5 Tips to Improve Employee Communication From Mackinaw Surgery Center’s Steve Corl

Steve Corl, administrator at Mackinaw Surgery Center in Saginaw, Mich., discusses the center's most successful initiatives in improving internal communication between management and staff members.

1. Set clear guidelines for employee expectations. The surgery center should first clearly articulate what is expected from all employees, management and staff. One way to do this is by creating a committee to initiate a Standard of Behavior Statement for the organization, says Mr. Corl.

From that point onward, it is important to frequently touch base with employees to ensure that standards are understood and any outstanding questions are answered. "Our upper management has a monthly meeting that follows a given outline, which can change with employees' input if the staff has a different focus topic," says Mr. Corl. "Make sure the meeting date is posted each time, and offer the option to write down topics of interest with initials next to it for follow-up or clarification purposes."  

2. Hold more frequent meetings as necessary. In addition to the monthly upper management meetings, Mackinaw Surgery Center began to hold weekly nursing meetings that typically last 15 minutes and occur first thing in the morning, says Mr. Corl. Each meeting, which aimed to address pressing staff issues or concerns, would be organized by a list of each topic to be discussed and the name of the staff member who requested each point of discussion. "As issues and concerns were followed up on and resolved, the staff could decide to have the meetings less often," he says.  

3. Set up monthly check-ins between supervisors and employees. The surgery center also implemented a monthly "rounding" protocol for managers, in which they privately meet with each employee to collect feedback on the employee's performance and gather feedback about the employee's peers.
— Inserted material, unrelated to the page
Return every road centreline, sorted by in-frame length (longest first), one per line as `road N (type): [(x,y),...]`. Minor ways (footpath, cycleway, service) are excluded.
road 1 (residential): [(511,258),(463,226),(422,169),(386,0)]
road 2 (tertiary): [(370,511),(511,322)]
Each one-one-one meeting should take between five and 10 minutes, says Mr. Corl.

"Rounding must be done privately — preferably in the manager's office — and at a time convenient for the employee, not the management," he says. "This program helps to identify employees that are doing an outstanding job not just from the management's point of view, but from their peers' point of view as well, as this is one of their questions they are asked during rounding."  

4. Recognize employees who have high performance ratings. Following the employee rounding sessions, supervisors can gather feedback to determine which employees are consistently rated as high performers and recognize them accordingly, says Mr. Corl. "It can be as simple as a thank-you card mailed to their home, a gift card or an 'employee of the month' parking spot up front in the parking lot," he says.

Simple group activities in the office also serve to recognize the staff's positive performance as a whole. "We will have pot lucks in which all employees bring something in, or the organization will sponsor it if the staff meets certain goals, such as patient satisfaction or quality initiative goals," he says.  

5. Use communication books between departments. Mr. Corl placed communication books between departments to better organize supplies and operational costs. For example, the operating room staff began using a materials management book to track backordered supplies and document any supplies that would be needed over the next several weeks — a process that encouraged collaboration and enabled employees to more closely understand one another's roles. "With this all in place, morale has been positive," says Mr. Corl.